La pregunta lógica sería: ¿qué hicieron las mencionadas entidades en estos cuarenta años, aparte de consumir abultados presupuestos? ¿Qué hicieron? Queda la pregunta flotando en las poblaciones de Neuquén y Río Negro, que saben que su vida, en esta zona “esteparia”, sólo es posible gracias a los maravillosos ríos que la surcan; saben que acá el agua es vida.
Y quizás la aproximación a una respuesta en los últimos años se dio gracias a que fue necesario recurrir a la Justicia para que se ocupara de una contaminación que “a la larga o a la corta, mata”. Hay varios recursos de amparo en la Justicia Federal y provincial. Pese a ello, Neuquén, cuya capital nos regaló por años siete millones de m³/día de efluentes cloacales sin tratar, se resiste, ilegalmente, a aplicar su propia ley 3076 de alerta hídrica.
Recojo un párrafo del mencionado editorial: “(...) tanto a la Autoridad Interjurisdiccional de Cuencas, AIC, como la Provincia y varios municipios les faltan acciones para disminuir la contaminación de los ríos en la zona Confluencia”.
Agrega “Río Negro” al final: “Debe llegarse al ‘volcado cero’ de cloacales. Neuquén debe reglamentar inmediatamente la ley 3076, fundamental para prevenir, monitorear y sancionar la contaminación de nuestras fuentes de agua. Y las autoridades de Río Negro, que es el sumidero receptor de esta contaminación, deben exigirlo y además aplicarlo en nuestra provincia. Y la Justicia Federal y Provincial pareciera, al menos a nivel Nación, que están ‘sacando la cabeza fuera del agua’. Deberían intervenir, aun ‘de facto’”.

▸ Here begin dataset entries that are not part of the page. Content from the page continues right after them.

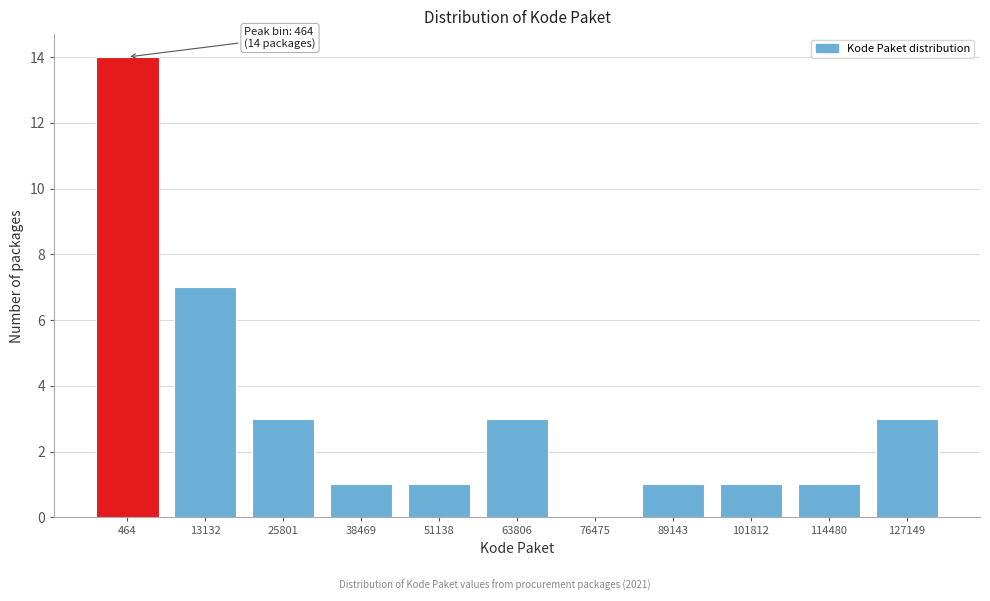

Reading right to left, extract all data points from this chart.

127149=3	114480=1	101812=1	89143=1	76475=0	63806=3	51138=1	38469=1	25801=3	13132=7	464=14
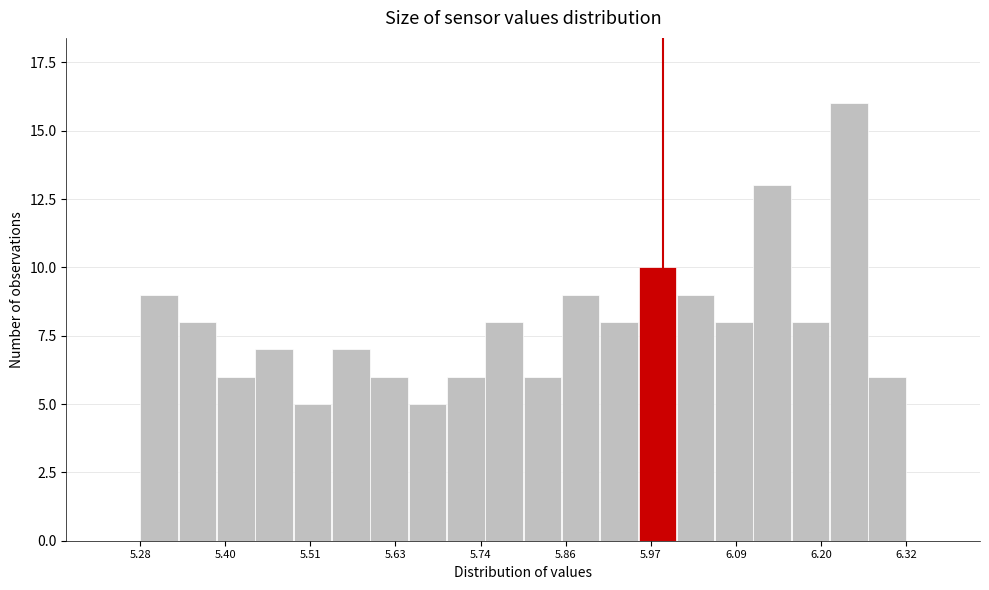

Read against the x-axis, roughly where is the centre of the tallest bar?

6.24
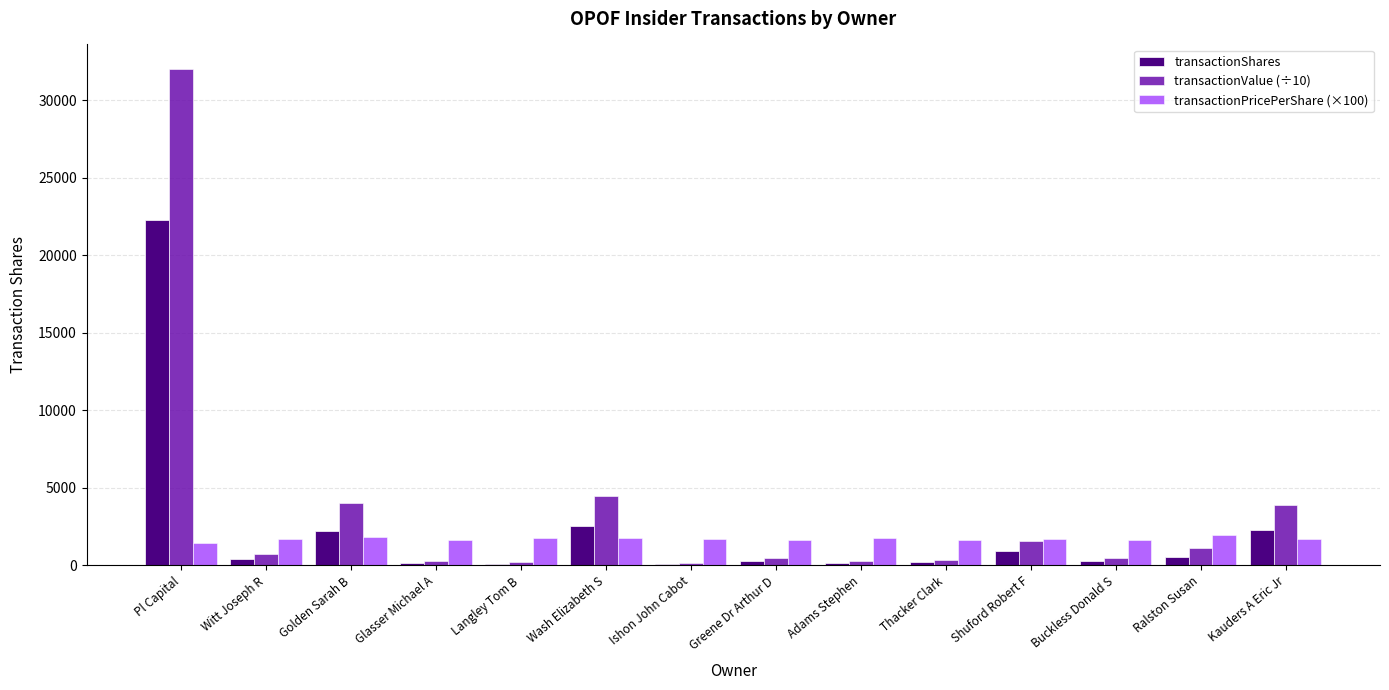

What is the sum of all transactionShares values?

32490.0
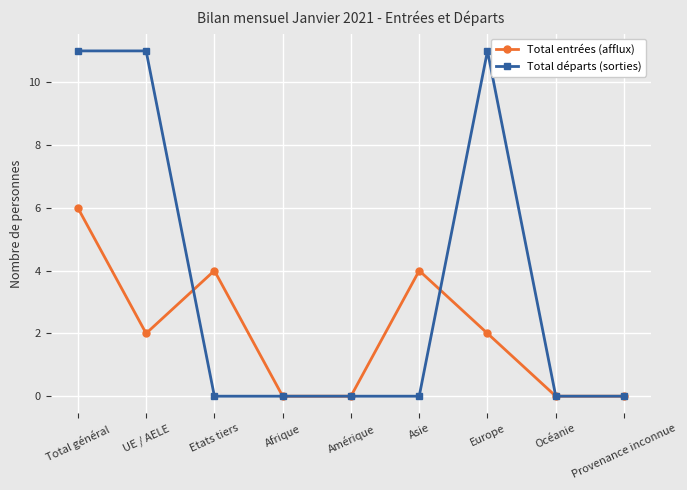

What is the difference between the maximum and minimum values in the Total départs (sorties) series?

11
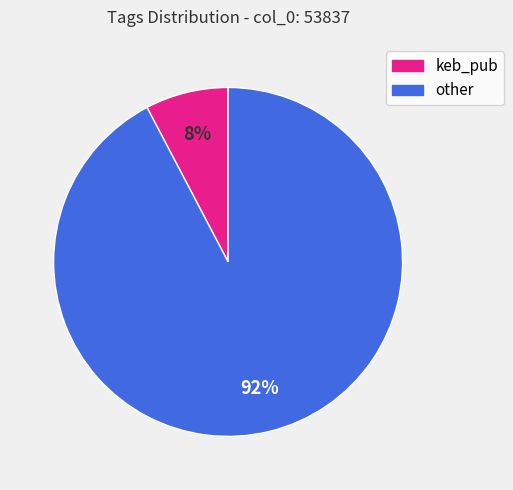

Is it true that other is 78% of the pie?

False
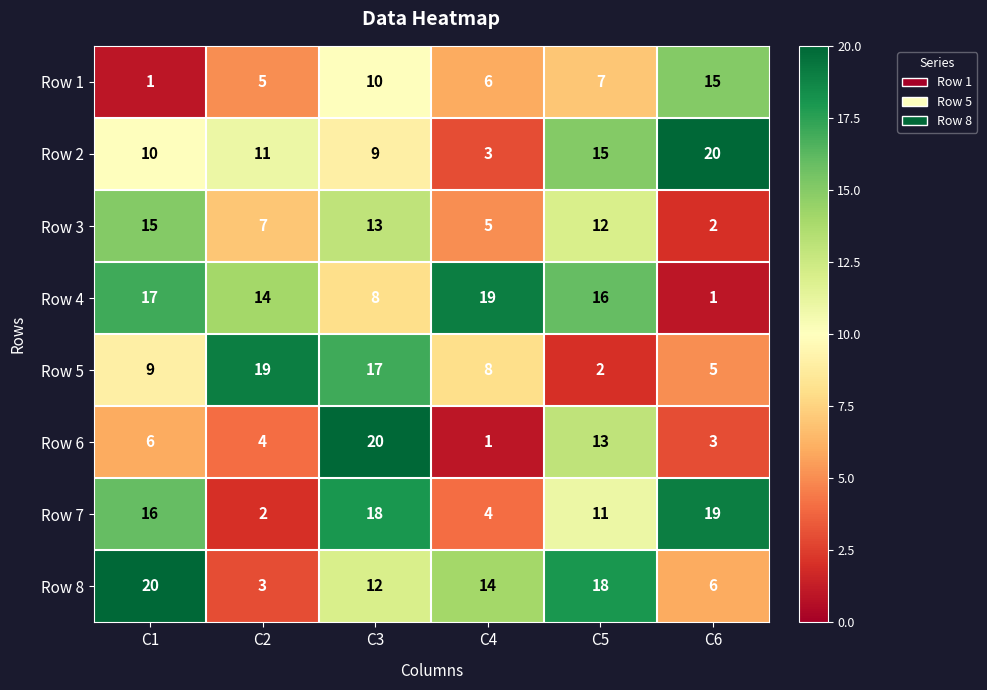

What is the difference between the Row 3 values at C4 and C6?

3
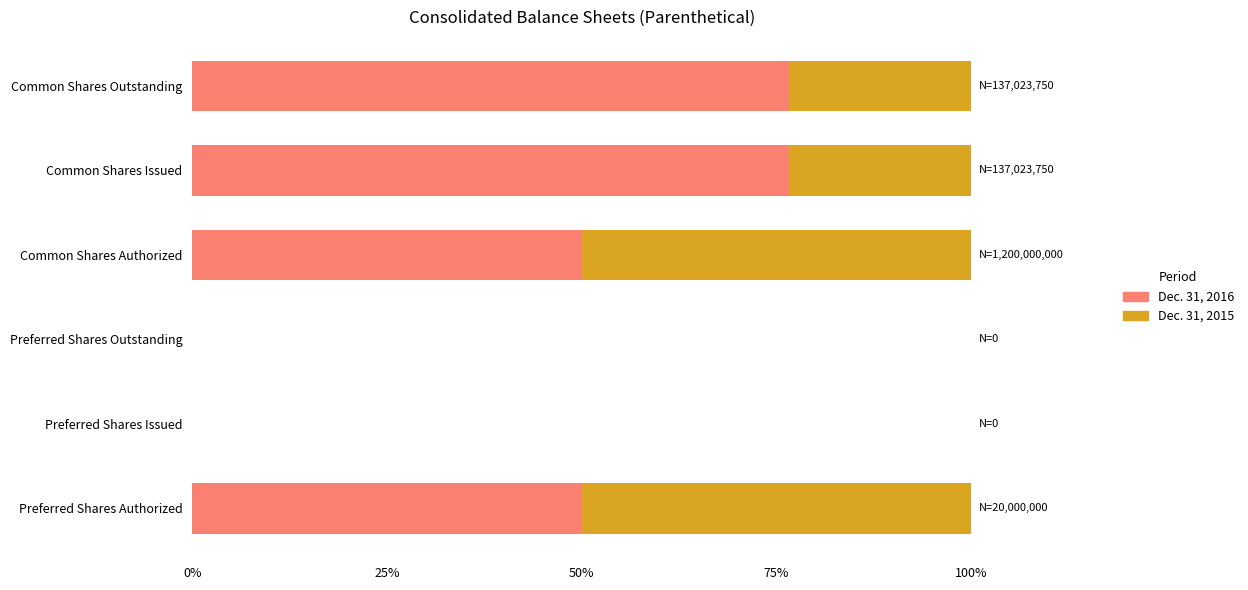

Is it true that Dec. 31, 2016 equals 44.5 at Preferred Shares Issued?

False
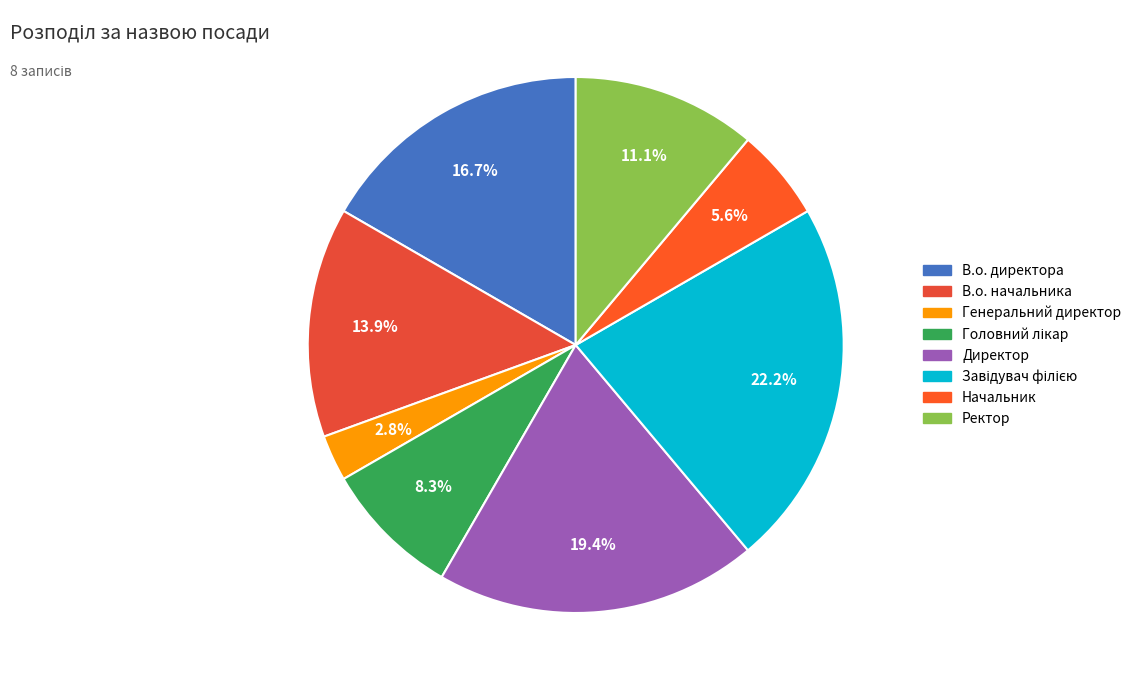

True or false: Начальник accounts for 1% of the total.

False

Cuando se habla de contaminación hídrica, a no muy largo plazo, también se habla de preservar la vida. Y está la necesidad y obligación de todos, pero principalmente de las autoridades municipales, provinciales y nacionales, que tienen los medios económicos y la capacidad sancionatoria y cada cuatro años nos piden nuestro voto. No se lo demos, amigo lector, a quienes sigan contaminando. Es una deuda de honor con nuestros descendientes. Quizás su vida, a futuro, dependa dramáticamente de las aguas, que hoy nuestras autoridades parecieran no saber o no querer preservar.